Pacjenci do domu, lekarze na urlopy takie drastyczne rozwiązanie zdecydowała się wprowadzić dyrektor gorzowskiego szpitala, by choć na kilka dni opanować tragiczną sytuację w lecznicy. Dziś po raz kolejny z załogą szpitala spotkali się dyrektorzy i rzecznik placówki.
Przedstawiony został plan działania na najbliższych kilka dni, a może tygodni. Od dziś pacjenci którzy mogą opuścić szpital bez szkody dla zdrowia, powinni być wypisywani do domu, a lekarze i pielęgniarki zostali poproszeni by wykorzystać zaległe urlopy.
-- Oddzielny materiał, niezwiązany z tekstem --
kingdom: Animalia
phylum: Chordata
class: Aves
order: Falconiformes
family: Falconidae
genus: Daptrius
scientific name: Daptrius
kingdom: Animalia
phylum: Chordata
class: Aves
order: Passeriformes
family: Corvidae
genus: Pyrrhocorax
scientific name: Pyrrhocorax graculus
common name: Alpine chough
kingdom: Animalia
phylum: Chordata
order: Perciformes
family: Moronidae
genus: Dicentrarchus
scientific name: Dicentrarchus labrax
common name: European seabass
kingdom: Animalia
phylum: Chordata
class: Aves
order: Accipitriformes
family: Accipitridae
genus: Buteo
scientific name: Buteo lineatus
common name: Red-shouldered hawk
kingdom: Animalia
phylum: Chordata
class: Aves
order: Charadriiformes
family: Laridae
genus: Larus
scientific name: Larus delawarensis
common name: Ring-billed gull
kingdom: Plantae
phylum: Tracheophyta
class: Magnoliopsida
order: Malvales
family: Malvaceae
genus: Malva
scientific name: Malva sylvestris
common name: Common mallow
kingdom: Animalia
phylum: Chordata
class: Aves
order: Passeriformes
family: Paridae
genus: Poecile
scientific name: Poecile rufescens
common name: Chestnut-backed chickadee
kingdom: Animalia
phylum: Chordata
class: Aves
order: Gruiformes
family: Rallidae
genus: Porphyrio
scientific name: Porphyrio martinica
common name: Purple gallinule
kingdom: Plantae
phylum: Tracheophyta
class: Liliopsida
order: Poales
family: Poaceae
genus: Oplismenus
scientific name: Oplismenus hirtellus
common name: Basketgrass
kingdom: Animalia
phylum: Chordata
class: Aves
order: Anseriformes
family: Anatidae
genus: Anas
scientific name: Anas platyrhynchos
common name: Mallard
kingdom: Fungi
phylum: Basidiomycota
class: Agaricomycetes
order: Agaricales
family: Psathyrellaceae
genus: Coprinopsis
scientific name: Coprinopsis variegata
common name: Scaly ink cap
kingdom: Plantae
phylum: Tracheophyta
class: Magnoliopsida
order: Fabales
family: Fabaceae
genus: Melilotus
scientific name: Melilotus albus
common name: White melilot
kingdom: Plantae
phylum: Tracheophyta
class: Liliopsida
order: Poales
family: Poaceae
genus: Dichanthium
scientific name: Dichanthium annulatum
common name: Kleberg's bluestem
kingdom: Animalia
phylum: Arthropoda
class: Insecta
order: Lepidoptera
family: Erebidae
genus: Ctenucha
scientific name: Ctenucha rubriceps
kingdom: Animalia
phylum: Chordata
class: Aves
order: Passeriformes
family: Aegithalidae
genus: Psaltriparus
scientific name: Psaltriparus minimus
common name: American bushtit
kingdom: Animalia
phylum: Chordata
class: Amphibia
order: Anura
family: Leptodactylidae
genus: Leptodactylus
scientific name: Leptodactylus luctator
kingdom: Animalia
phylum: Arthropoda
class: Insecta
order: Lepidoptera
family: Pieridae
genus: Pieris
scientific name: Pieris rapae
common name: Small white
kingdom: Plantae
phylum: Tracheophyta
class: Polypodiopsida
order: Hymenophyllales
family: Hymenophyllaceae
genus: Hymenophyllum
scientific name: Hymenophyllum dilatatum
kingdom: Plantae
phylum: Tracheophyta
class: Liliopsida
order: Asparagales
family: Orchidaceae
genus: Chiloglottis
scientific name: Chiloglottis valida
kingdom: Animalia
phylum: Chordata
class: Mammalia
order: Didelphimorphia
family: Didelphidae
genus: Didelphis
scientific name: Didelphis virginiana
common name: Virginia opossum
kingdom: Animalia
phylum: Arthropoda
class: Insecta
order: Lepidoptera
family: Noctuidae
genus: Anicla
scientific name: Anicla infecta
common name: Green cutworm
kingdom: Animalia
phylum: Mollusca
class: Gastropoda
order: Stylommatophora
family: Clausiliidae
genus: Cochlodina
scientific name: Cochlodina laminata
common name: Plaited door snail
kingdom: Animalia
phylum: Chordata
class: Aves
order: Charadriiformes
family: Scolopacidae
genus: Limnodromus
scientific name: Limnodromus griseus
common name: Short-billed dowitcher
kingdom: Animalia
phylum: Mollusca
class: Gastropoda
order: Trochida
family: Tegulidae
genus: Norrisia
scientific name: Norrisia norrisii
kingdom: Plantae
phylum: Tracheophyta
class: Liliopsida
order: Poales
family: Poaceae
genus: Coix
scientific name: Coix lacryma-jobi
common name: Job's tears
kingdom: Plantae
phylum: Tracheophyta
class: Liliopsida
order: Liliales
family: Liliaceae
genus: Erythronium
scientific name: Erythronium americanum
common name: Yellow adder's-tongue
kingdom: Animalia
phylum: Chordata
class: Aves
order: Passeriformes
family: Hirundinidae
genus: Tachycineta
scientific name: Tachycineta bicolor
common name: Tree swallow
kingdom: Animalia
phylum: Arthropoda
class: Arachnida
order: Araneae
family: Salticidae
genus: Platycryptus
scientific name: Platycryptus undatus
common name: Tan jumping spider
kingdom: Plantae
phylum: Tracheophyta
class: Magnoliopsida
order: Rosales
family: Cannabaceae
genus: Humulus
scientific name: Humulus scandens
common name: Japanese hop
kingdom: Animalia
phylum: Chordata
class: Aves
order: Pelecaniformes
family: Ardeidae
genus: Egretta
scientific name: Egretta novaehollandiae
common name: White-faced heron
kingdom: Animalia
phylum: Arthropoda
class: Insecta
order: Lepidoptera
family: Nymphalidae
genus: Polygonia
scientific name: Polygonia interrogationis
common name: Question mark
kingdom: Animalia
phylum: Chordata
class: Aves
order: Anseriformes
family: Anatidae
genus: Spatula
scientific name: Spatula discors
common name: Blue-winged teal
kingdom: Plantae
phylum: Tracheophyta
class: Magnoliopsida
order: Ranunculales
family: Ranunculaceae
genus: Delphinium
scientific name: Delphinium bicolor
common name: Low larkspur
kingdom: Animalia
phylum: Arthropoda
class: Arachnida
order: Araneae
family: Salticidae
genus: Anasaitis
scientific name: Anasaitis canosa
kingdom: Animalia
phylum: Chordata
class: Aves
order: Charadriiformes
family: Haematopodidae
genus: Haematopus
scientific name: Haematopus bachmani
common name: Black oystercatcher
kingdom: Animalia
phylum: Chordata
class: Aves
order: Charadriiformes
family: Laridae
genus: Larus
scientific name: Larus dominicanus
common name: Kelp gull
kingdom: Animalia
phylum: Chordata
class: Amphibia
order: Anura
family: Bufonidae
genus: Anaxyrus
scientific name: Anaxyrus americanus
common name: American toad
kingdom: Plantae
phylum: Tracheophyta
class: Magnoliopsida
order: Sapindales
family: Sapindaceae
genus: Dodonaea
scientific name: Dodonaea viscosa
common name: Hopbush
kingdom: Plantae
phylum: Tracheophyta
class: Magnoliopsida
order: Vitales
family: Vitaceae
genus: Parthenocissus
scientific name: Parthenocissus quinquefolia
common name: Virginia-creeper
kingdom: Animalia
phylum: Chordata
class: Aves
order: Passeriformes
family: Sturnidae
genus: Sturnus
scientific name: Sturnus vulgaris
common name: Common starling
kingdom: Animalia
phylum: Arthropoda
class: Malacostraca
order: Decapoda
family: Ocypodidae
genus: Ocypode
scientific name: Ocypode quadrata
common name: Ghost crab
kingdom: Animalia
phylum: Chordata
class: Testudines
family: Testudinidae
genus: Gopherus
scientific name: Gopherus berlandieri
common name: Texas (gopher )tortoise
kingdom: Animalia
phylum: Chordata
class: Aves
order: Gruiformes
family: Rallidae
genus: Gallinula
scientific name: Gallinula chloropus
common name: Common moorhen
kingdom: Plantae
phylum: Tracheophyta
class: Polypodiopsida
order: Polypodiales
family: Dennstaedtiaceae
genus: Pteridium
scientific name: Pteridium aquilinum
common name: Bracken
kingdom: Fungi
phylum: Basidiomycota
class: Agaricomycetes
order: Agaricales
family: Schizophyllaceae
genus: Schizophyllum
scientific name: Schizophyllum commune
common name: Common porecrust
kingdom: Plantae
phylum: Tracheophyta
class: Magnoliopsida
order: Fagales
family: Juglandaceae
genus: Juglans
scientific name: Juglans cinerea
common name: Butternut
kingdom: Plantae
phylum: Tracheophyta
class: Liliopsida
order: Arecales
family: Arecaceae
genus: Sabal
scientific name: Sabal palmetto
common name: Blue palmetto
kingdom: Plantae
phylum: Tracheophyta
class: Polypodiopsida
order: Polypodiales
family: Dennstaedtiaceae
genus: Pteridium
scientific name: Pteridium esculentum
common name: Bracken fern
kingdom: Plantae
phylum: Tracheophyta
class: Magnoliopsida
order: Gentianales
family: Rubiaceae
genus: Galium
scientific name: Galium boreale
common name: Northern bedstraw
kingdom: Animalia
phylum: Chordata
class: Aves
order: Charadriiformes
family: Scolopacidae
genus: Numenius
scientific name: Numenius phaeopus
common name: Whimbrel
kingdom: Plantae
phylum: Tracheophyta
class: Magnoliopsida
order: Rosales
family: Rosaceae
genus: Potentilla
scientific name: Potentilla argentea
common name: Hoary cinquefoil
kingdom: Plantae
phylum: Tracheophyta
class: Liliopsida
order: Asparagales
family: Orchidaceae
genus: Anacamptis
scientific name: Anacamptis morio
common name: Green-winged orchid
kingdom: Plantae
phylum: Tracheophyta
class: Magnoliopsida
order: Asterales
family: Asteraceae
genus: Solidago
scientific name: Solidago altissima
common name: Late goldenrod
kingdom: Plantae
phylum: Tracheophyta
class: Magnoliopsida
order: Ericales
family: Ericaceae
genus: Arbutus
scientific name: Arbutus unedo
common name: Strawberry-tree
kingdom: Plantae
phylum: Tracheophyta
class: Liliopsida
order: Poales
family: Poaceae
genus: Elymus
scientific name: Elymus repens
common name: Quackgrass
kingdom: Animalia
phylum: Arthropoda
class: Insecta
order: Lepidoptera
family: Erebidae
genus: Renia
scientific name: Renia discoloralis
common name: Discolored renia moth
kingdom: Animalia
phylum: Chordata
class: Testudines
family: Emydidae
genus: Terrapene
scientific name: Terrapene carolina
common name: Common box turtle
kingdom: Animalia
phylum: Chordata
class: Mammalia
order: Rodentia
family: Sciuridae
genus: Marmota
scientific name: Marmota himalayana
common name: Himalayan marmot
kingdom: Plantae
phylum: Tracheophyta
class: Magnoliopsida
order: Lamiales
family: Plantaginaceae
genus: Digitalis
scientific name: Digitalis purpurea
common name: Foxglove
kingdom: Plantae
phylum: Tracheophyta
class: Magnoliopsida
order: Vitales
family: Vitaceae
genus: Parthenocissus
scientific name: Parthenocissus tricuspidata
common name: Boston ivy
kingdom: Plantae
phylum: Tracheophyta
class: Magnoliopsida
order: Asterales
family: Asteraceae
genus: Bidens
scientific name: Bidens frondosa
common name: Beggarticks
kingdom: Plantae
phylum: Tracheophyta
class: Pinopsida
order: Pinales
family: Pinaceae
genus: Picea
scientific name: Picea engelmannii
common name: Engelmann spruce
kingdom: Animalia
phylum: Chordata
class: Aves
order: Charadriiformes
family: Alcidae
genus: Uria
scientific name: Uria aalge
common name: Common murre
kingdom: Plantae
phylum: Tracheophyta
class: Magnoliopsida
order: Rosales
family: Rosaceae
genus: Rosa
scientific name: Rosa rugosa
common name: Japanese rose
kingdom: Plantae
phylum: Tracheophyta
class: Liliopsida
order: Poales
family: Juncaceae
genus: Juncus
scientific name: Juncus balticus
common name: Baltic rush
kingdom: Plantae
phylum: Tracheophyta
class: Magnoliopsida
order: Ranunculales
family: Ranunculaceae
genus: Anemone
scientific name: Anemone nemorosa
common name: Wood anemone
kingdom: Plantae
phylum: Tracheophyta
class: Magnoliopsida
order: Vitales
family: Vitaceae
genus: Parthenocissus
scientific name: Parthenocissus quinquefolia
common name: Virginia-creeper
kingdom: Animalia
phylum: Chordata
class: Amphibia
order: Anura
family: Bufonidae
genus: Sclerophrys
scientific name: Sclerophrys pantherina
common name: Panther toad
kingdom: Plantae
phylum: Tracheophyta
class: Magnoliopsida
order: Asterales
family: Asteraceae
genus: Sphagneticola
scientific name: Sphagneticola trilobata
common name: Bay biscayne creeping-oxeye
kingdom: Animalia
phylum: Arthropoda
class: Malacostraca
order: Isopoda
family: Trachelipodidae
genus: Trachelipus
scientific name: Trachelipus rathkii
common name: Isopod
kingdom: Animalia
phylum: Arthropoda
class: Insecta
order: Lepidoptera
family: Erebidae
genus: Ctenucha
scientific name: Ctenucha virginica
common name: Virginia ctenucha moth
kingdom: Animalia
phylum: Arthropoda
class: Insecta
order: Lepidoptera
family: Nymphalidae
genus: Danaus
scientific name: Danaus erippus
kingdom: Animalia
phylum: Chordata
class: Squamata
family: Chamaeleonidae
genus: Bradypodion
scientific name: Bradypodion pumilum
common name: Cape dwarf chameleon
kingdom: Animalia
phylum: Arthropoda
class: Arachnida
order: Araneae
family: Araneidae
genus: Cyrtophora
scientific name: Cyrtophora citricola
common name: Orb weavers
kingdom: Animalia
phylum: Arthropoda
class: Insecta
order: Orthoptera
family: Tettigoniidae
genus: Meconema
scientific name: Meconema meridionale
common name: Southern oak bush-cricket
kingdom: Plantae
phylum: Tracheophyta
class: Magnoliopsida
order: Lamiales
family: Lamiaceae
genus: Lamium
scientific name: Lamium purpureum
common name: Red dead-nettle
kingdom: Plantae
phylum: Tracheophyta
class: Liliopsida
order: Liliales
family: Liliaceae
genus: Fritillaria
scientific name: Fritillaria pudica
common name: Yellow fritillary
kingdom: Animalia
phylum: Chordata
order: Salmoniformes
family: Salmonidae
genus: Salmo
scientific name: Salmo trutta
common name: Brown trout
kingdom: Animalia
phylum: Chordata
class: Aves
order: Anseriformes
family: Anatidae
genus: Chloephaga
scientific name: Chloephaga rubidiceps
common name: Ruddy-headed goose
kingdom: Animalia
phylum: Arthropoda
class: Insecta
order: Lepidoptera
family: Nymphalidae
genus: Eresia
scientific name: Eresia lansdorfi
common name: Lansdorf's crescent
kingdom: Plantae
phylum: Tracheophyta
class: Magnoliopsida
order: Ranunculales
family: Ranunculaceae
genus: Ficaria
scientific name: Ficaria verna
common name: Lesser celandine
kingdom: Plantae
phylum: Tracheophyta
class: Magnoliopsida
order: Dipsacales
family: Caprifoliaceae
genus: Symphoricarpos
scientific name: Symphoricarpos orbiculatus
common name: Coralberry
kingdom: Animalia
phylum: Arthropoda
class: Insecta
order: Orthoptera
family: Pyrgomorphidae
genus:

Dyrekcja szpitala liczyła dziś jeszcze, że jakieś pieniądze na przetrwanie kilku najbliższych dni otrzyma z samorządu województwa, ale jak się okazuje radni sejmiku wojewódzkiego dalecy są od finansowej pomocy szpitalowi. Wicemarszałek Elżbieta Płonka podkreśliła, że wszystko zależy od dobrej woli wierzycieli i decyzji komornika, który zablokował konto szpitala. Natomiast zdaniem wielu radnych wojewódzkich, władze regionu powinny jak najszybciej podjąć decyzję w sprawie likwidacji zadłużonego szpitala w Gorzowie i powołaniu w jego miejsce nowej jednostki.
Debata na temat sytuacji gorzowskiego szpitala ma być jednym z głównych punktów kolejnej, nadzwyczajnej sesji sejmiku, która odbędzie się jeszcze w tym miesiącu. Pytanie tylko czy wówczas nie będzie już za późno?